Я стал придумывать стихи, что-то придумал, но Иван Сергеевич остался недоволен. Да и что бы я мог придумать, не зная, для каких художественных соображений нужны стихи и в каком тоне (а тон тут главное). Через несколько дней Тургенев прочел мне:


"Месяц стал, как круглый щит,

Как змея, река блестит,

Друг проснулся, недруг спит --

Ястреб курочку когтит. Помогай!.."


-- Ну что, хорошо? -- спросил он.

-- Должно быть, хорошо, хоть я и не понимаю, зачем тебе это нужно?

Тургенев, довольный, удалился в кабинет свой.

Вышеупомянутые стихи каждый может прочесть в рассказе "Песнь торжествующей любви" -- это те самые стихи, которые бормочет Муций в ответ на расспросы смущенного Фабия.

У себя в комнате нашел я пустую, непочатую тетрадку и, не надеясь на память, задумал иногда вносить в нее кое-какие заметки. Так я записал:

"В одной плясовой народной песне Тульской губернии следующий припев:


Две метелки,

Два снопа,

Грабли да лопата!"


"Крестьяне Мценского уезда говорят: "крох налоя" вместо "вокруг аналоя".

Я и не думал, что тетрадь эта вся будет наполнена чем-то вроде отрывочного дневника (по большей части без чисел) и что она-то именно и поможет мне написать эти воспоминания. (Но разве я мог знать, что переживу Тургенева!)

Началось с того, что я записал экспромт, который сложился в уме Ивана Сергеевича после одной очень долгой и горячей беседы.

Не обладая громадною памятью, приводить здесь наши долгие беседы или споры, если они тотчас же не были записаны, значит заведомо лгать на себя и лгать на Тургенева. Но экспромт все-таки требует некоторых пояснений.

Философские убеждения Тургенева и направление ума его имели характер более или менее положительный и под конец жизни его носили на себе отпечаток пессимизма. Хоть он и был в юности поклонником Гегеля, отвлеченные понятия, философские термины давно уже были ему не по сердцу. Он терпеть не мог допытываться до таких истин, которые, по его мнению, были непостижимы.-- "Да и есть ли еще на свете непостижимые истины?" -- Так, например, он любил слово: "природа" и часто употреблял его и терпеть не мог слова "материя"; просто не хотел признавать в нем никакого особенного содержания или особенного оттенка того же понятия о природе.
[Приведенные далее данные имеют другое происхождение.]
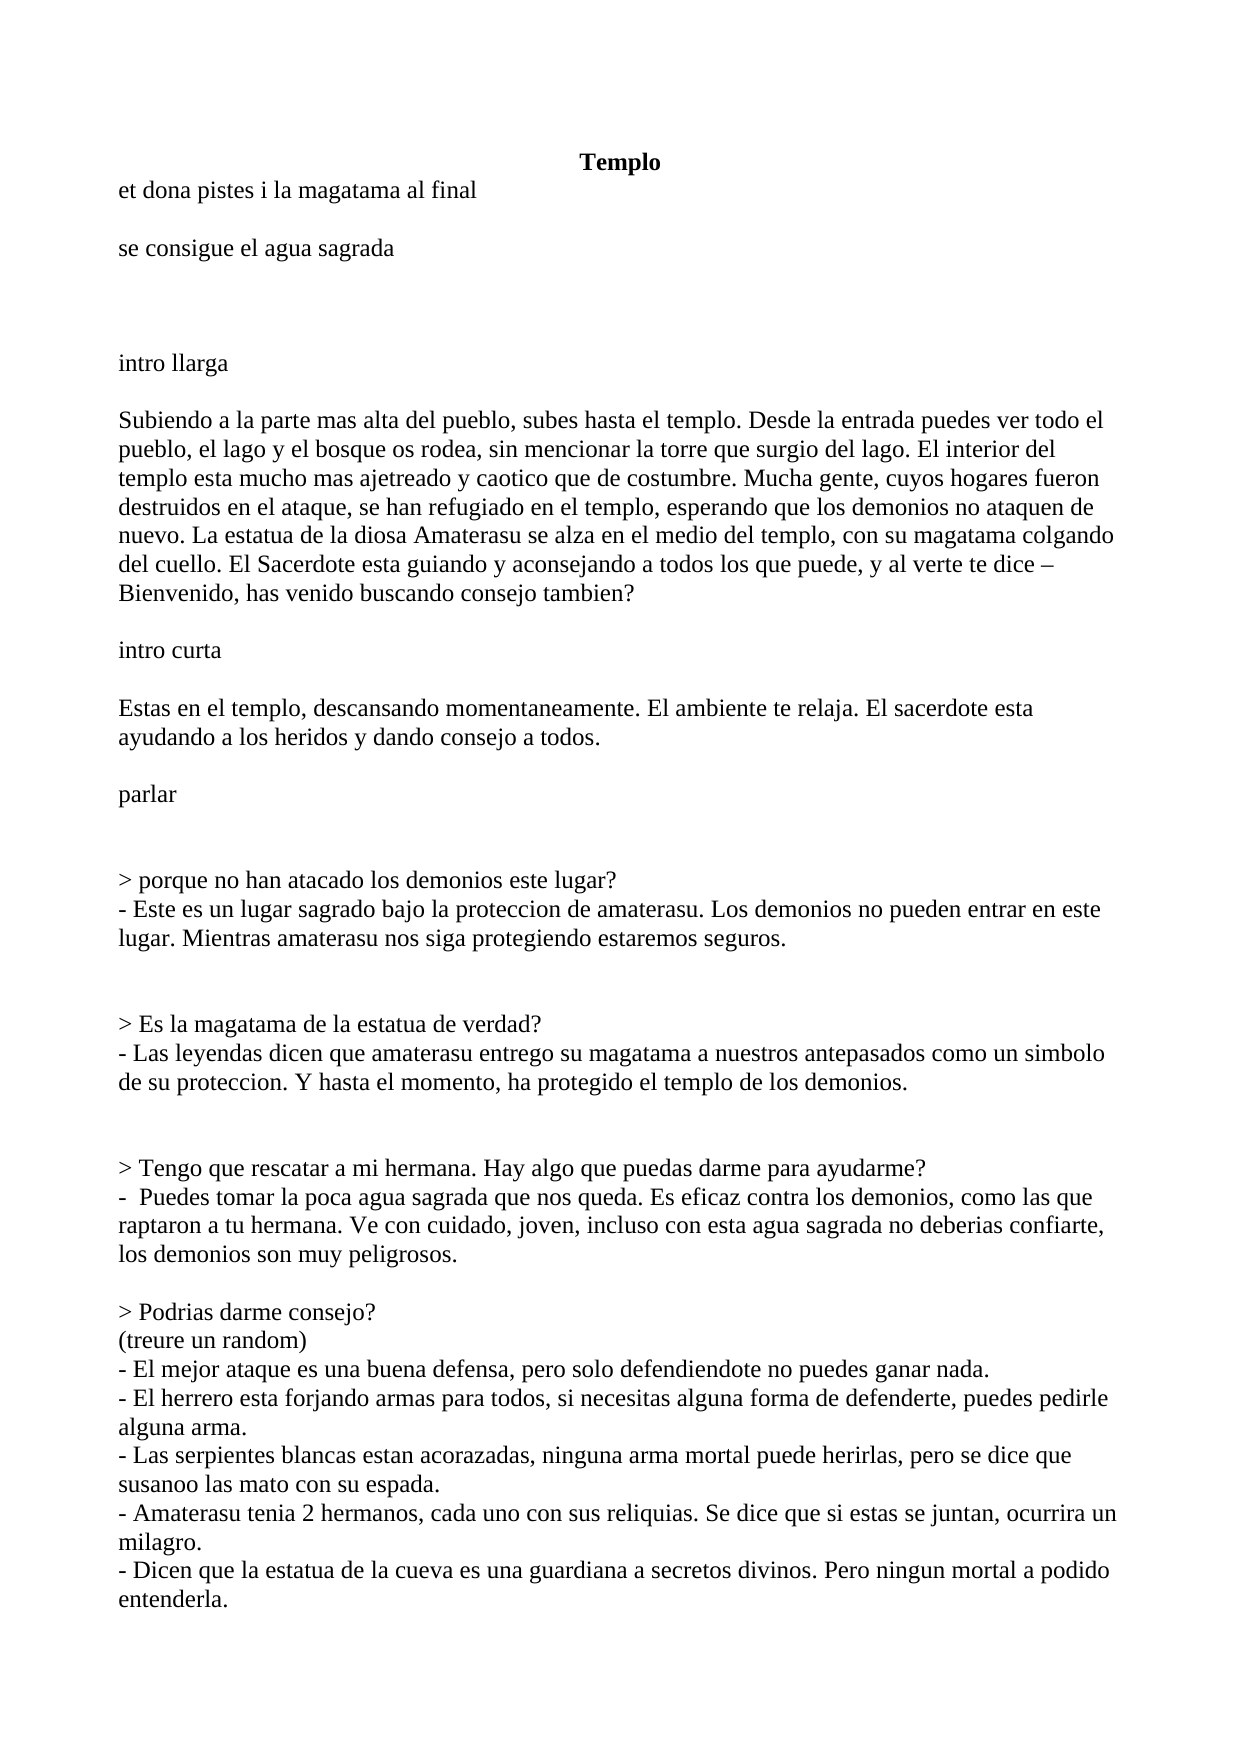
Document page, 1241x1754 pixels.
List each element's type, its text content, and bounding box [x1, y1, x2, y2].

-- Я не видел, -- спорил он, -- и ты не видал материи -- на кой же ляд я буду задумываться над этим словом.

И так как в этом не сходились наши воззрения, я отстаивал слова: "материя", "сущность", "абсолютная истина" и проч., и проч.
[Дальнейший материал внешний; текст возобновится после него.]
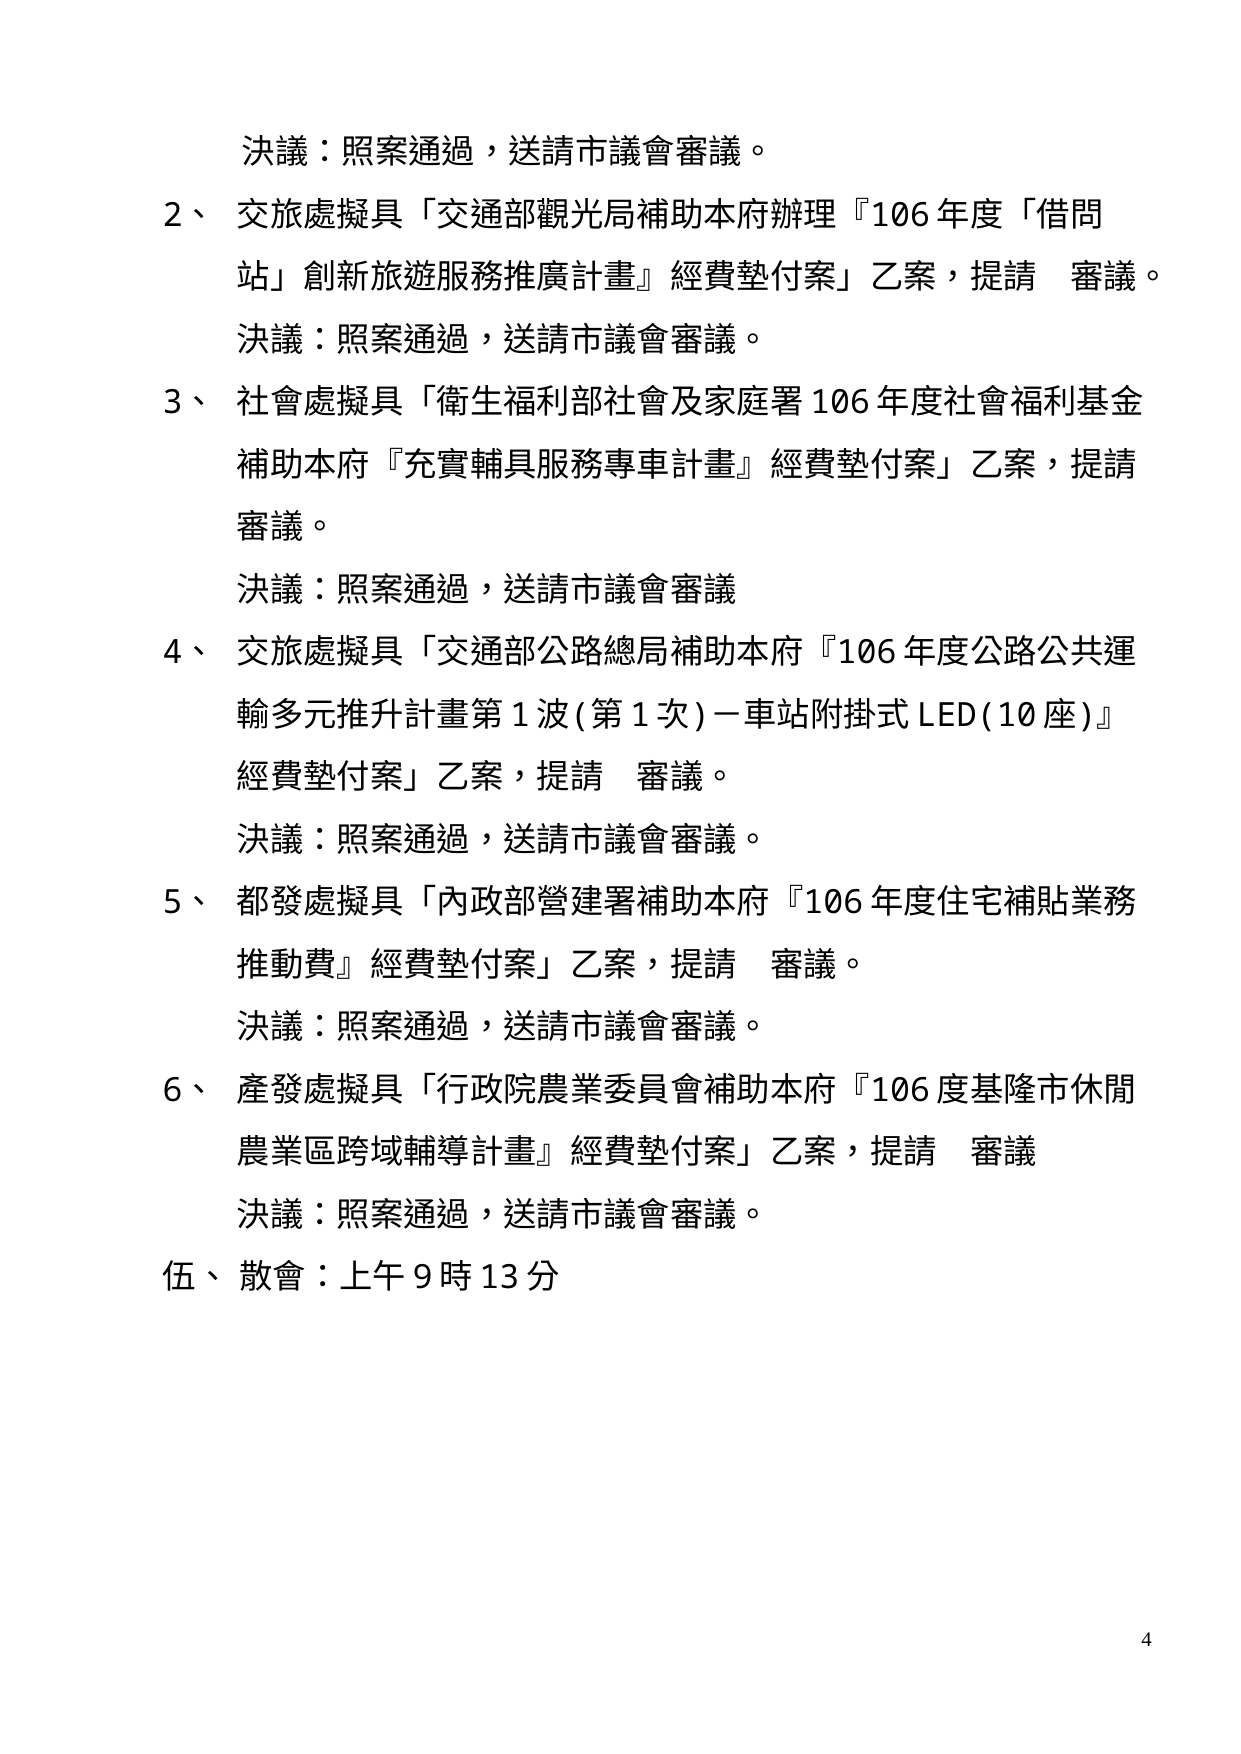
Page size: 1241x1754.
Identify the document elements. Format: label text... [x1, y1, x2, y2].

list 都發處擬具「內政部營建署補助本府『106年度住宅補貼業務推動費』經費墊付案」乙案，提請 審議。 [162, 858, 1152, 983]
list 散會：上午9時13分 [88, 1233, 1152, 1295]
text 決議：照案通過，送請市議會審議。 [236, 795, 1152, 858]
text 決議：照案通過，送請市議會審議 [236, 545, 1152, 608]
text 決議：照案通過，送請市議會審議。 [236, 295, 1152, 358]
text 決議：照案通過，送請市議會審議。 [222, 108, 1152, 170]
list 產發處擬具「行政院農業委員會補助本府『106度基隆市休閒農業區跨域輔導計畫』經費墊付案」乙案，提請 審議 [162, 1045, 1152, 1170]
text 決議：照案通過，送請市議會審議。 [236, 1170, 1152, 1233]
text 決議：照案通過，送請市議會審議。 [236, 983, 1152, 1045]
list 交旅處擬具「交通部公路總局補助本府『106年度公路公共運輸多元推升計畫第1波(第1次)－車站附掛式LED(10座)』經費墊付案」乙案，提請 審議。 [162, 608, 1152, 795]
list 社會處擬具「衛生福利部社會及家庭署106年度社會福利基金補助本府『充實輔具服務專車計畫』經費墊付案」乙案，提請 審議。 [162, 358, 1152, 545]
list 交旅處擬具「交通部觀光局補助本府辦理『106年度「借問站」創新旅遊服務推廣計畫』經費墊付案」乙案，提請 審議。 [162, 170, 1152, 295]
Повторять теперь все, что я именно говорил Ивану Сергеевичу, значит, написать уже не то, что я говорил, а стенографически никто нашего разговора не записывал. Добавлю только следующее: когда появился в печати рассказ Тургенева "Собака", рассказ, им самим слышанный от очевидца, им со слов его записанный и уже затем обработанный,-- наша критика напала на него, как на страшного и опасного мистика. На "Собаку" стали появляться пародии. Рассказы его "Призраки" и "Странная история" тоже многих заставляли предполагать, что Тургенев сам верит в таинственные, необъяснимые явления; но ничего не может быть ошибочнее такого мнения о Тургеневе.

-- Ничего нет страшнее,-- говорил он однажды,-- страшнее мысли, что ничего нет страшного, все обыкновенно. И это-то самое обыкновенное, самое ежедневное и есть самое страшное. Не привидение страшно, а страшно ничтожество нашей жизни...


X

На другой или на третий день Иван Сергеевич рассказал мне следующую очень простую и не для многих интересную историю:

-- Однажды в зной,-- начал он,-- с мужиком отправился я в лес на охоту. Ружья у нас была кремневые и забивались пыжами. Вылетел вальдшнеп; я выстрелил; затем, спустя минут десять, зарядил снова ружье свое, пошел дальше и что же вижу? На том месте, где упал пыж, загорелся сухой мох; вижу -- валит дым и огонь охватывает сучья. Что делать? Пока я ломал голову, как погасить огонь, который всему лесу угрожал пожаром, дым стал валить сильнее и сильнее,-- и что, ты думаешь, я придумал?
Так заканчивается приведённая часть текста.